* **The task**: Extend the piece below on IP addresses and CIDR suffixes, picking up right after its final sentence.

The IPV4 address 192.168.0.0 under the hood, is broken down into four groups of 8 binary bits each:

11000000.10101000.00000000.00000000

This 32 bit notation is sometimes referred to as a dotted quad. Understanding the 32 bit positions in the IP address, makes the CIDR suffix like 192.168.0.0/16 make more sense. The CIDR trailing suffixes you will typically see are /8 /16 /24 /32 which reference the 8 bit blocks that make up the IP address

When you are defining the range of IP addresses that will be granted access into your network via a security group or an ACL, you tell the configuration how many individual bits of the IP address are a mandatory match, and how many are wild-carded and can be any value.

Using 0 as a value in your IP address configuration implies the value in that 8 bit block of the ip address can be anything. 

Let’s say we have a database located at 10.10.50.1  or 

00001010.00001010.00110010.00000001

We can use the trailing CIDR notation to define how many of the binary 8 bit blocks should be considered mandatory to allow access.

10.10.0.0/16

The “/16” CIDR notation defines that the first 16 binary values are locked in as mandatory values that must match with the remaining 2 IPv4 ip address octets being wild-carded.

CIDR_16

In this scenario any IP address starting with 10.10 gets access to the resource because the first 16 binary bits match. 

/16 is probably the most common CIDR suffix used in defining VPC access and gives you around 65 thousand possible IP addresses starting with 10.10.

* **Given records**:
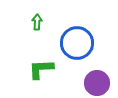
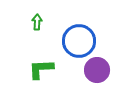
blue circle: moved 2 px right, 2 px up
purple circle: moved 13 px up
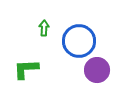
green arrow: moved 7 px right, 6 px down
green L-shape: moved 15 px left
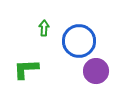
purple circle: moved 1 px left, 1 px down
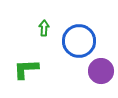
purple circle: moved 5 px right
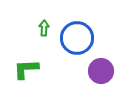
blue circle: moved 2 px left, 3 px up
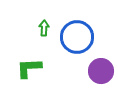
blue circle: moved 1 px up
green L-shape: moved 3 px right, 1 px up
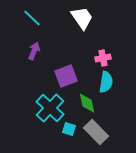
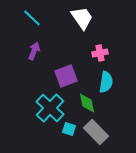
pink cross: moved 3 px left, 5 px up
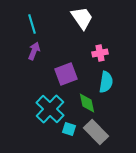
cyan line: moved 6 px down; rotated 30 degrees clockwise
purple square: moved 2 px up
cyan cross: moved 1 px down
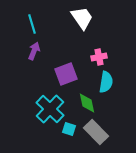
pink cross: moved 1 px left, 4 px down
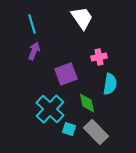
cyan semicircle: moved 4 px right, 2 px down
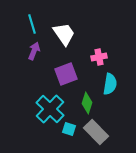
white trapezoid: moved 18 px left, 16 px down
green diamond: rotated 30 degrees clockwise
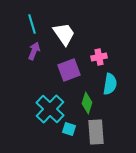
purple square: moved 3 px right, 4 px up
gray rectangle: rotated 40 degrees clockwise
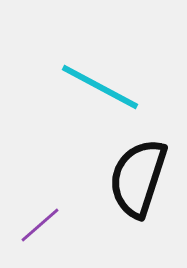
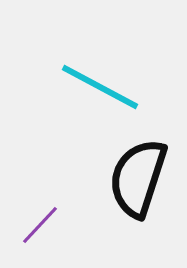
purple line: rotated 6 degrees counterclockwise
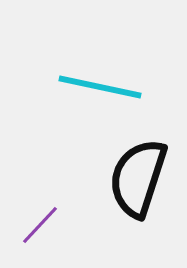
cyan line: rotated 16 degrees counterclockwise
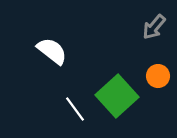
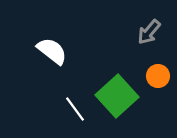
gray arrow: moved 5 px left, 5 px down
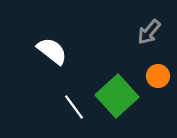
white line: moved 1 px left, 2 px up
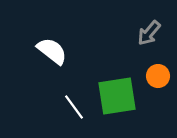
gray arrow: moved 1 px down
green square: rotated 33 degrees clockwise
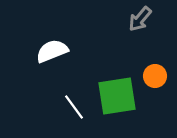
gray arrow: moved 9 px left, 14 px up
white semicircle: rotated 60 degrees counterclockwise
orange circle: moved 3 px left
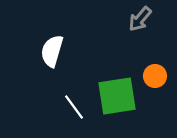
white semicircle: rotated 52 degrees counterclockwise
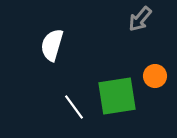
white semicircle: moved 6 px up
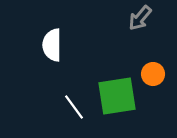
gray arrow: moved 1 px up
white semicircle: rotated 16 degrees counterclockwise
orange circle: moved 2 px left, 2 px up
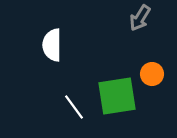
gray arrow: rotated 8 degrees counterclockwise
orange circle: moved 1 px left
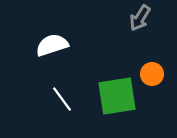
white semicircle: rotated 72 degrees clockwise
white line: moved 12 px left, 8 px up
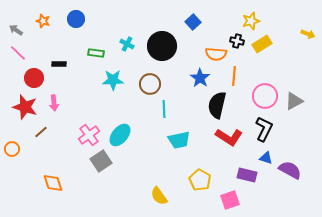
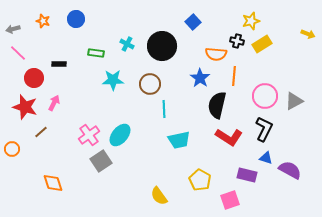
gray arrow: moved 3 px left, 1 px up; rotated 48 degrees counterclockwise
pink arrow: rotated 147 degrees counterclockwise
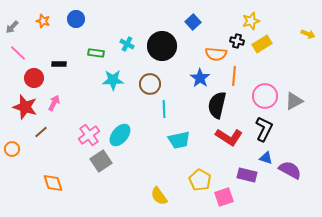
gray arrow: moved 1 px left, 2 px up; rotated 32 degrees counterclockwise
pink square: moved 6 px left, 3 px up
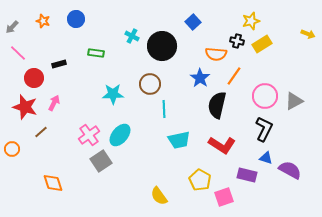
cyan cross: moved 5 px right, 8 px up
black rectangle: rotated 16 degrees counterclockwise
orange line: rotated 30 degrees clockwise
cyan star: moved 14 px down
red L-shape: moved 7 px left, 8 px down
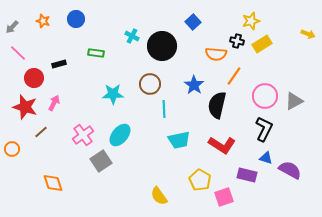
blue star: moved 6 px left, 7 px down
pink cross: moved 6 px left
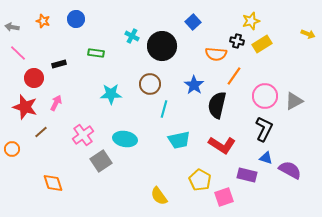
gray arrow: rotated 56 degrees clockwise
cyan star: moved 2 px left
pink arrow: moved 2 px right
cyan line: rotated 18 degrees clockwise
cyan ellipse: moved 5 px right, 4 px down; rotated 60 degrees clockwise
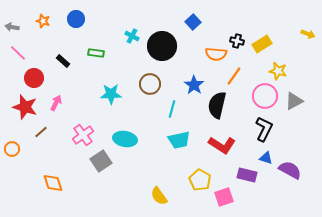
yellow star: moved 27 px right, 50 px down; rotated 30 degrees clockwise
black rectangle: moved 4 px right, 3 px up; rotated 56 degrees clockwise
cyan line: moved 8 px right
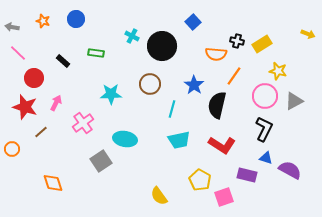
pink cross: moved 12 px up
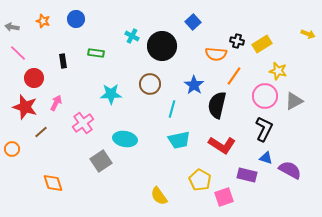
black rectangle: rotated 40 degrees clockwise
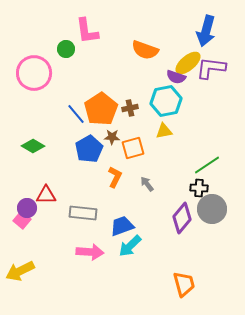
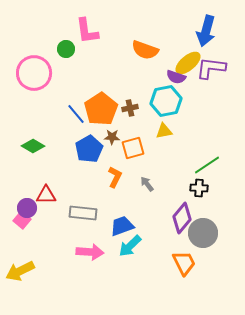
gray circle: moved 9 px left, 24 px down
orange trapezoid: moved 21 px up; rotated 12 degrees counterclockwise
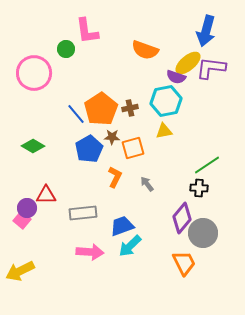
gray rectangle: rotated 12 degrees counterclockwise
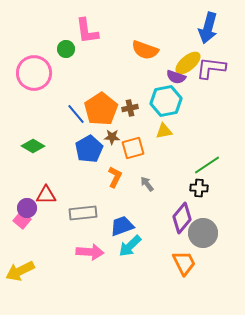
blue arrow: moved 2 px right, 3 px up
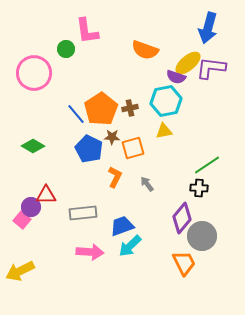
blue pentagon: rotated 16 degrees counterclockwise
purple circle: moved 4 px right, 1 px up
gray circle: moved 1 px left, 3 px down
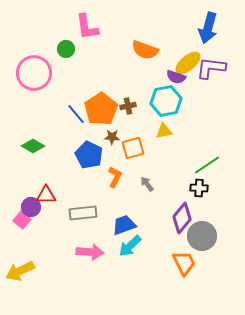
pink L-shape: moved 4 px up
brown cross: moved 2 px left, 2 px up
blue pentagon: moved 6 px down
blue trapezoid: moved 2 px right, 1 px up
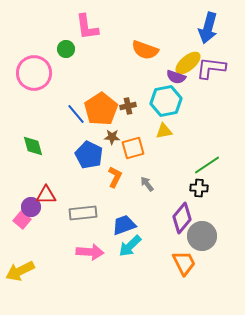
green diamond: rotated 45 degrees clockwise
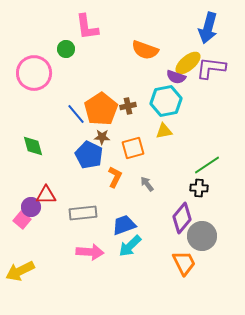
brown star: moved 10 px left
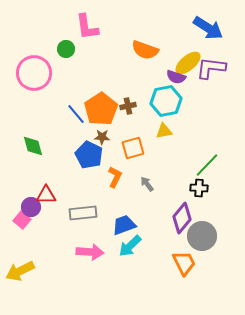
blue arrow: rotated 72 degrees counterclockwise
green line: rotated 12 degrees counterclockwise
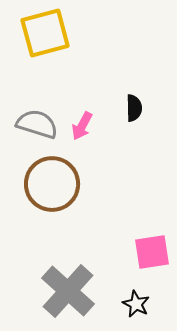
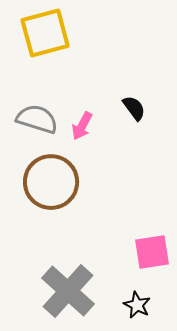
black semicircle: rotated 36 degrees counterclockwise
gray semicircle: moved 5 px up
brown circle: moved 1 px left, 2 px up
black star: moved 1 px right, 1 px down
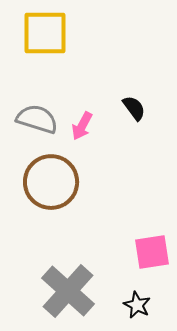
yellow square: rotated 15 degrees clockwise
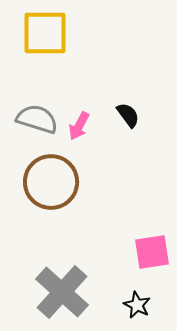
black semicircle: moved 6 px left, 7 px down
pink arrow: moved 3 px left
gray cross: moved 6 px left, 1 px down
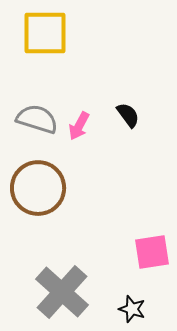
brown circle: moved 13 px left, 6 px down
black star: moved 5 px left, 4 px down; rotated 8 degrees counterclockwise
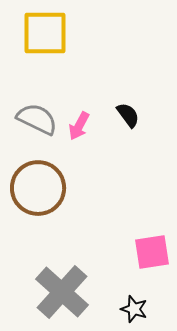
gray semicircle: rotated 9 degrees clockwise
black star: moved 2 px right
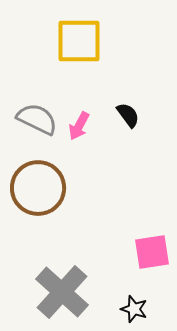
yellow square: moved 34 px right, 8 px down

* **Output below**:
If you were to use /24 as the CIDR suffix, then only the 4th 8 bit block becomes a variable wildcard giving you the 255 ip addresses 10.10.0.1 through to 10.10.0.255

Hava_ Network View

How to segment subnets using CIDR

You can increase the value of the CIDR suffix to control access to specific subnets and resources.

We could for instance use CIDR notation 10.10.101.0/24 which would allow ip addresses 10.10.101.1 thru 10.10.101.255 access.

The /24 denotes the first 24 binary characters be a fixed match.

CIDR_24Or - 10.10.101.Anything

By the same token you could use /32 to limit access to a single IP address

Ie  10.10.101.1/32 would restrict access to that single IP address.

To allow access from anyone anywhere, like say the internet, you can use 0.0.0.0/0 

From time to time you may need or encounter other values in the CIDR notation suffix. For example this IPv4 block:

201.51.100.0/22

This would allow access for the 1024 IPv4 IP addresses from 201.51.100.0 thru to 201.51.103.255

The higher the CIDR suffix, the narrower the number of available IP addresses becomes.

201.51.100.0/23

for instance would allow 512 IP addresses from 201.51.100.0 thru 201.51.101.255

How does CIDR work.

In terms of public IP addresses, Internationally blocks of public IP addresses are handled by the IANA (Internet Assigned Numbers Authority) who are responsible for distributing large blocks of IP addresses to regional internet registries. These blocks are used for large geographical areas like Europe, North America and Africa for example.

From there, subsets of those Ip addresses are typically handled by ISPs who allocate individual public IP addresses to accounts on a fixed IP or shared dynamic basis.

Hardware routers or virtual network gateways use a destination address to route packets to. In terms of cloud computing, this routed traffic will pass through an Access Control List and need to meet security group requirements typically using a CIDR IP address range to restrict access to only traffic that is authorized to communicate with the resources being requested.

CIDR is the routing system used on the internet backbone, the principle data routes between major interconnected networks which forms the core of the internet. Every ISP uses it and CIDR is support by the Border Gateway Protocol (BGP) and the Open Shortest Path First (OSPF) gateway protocol.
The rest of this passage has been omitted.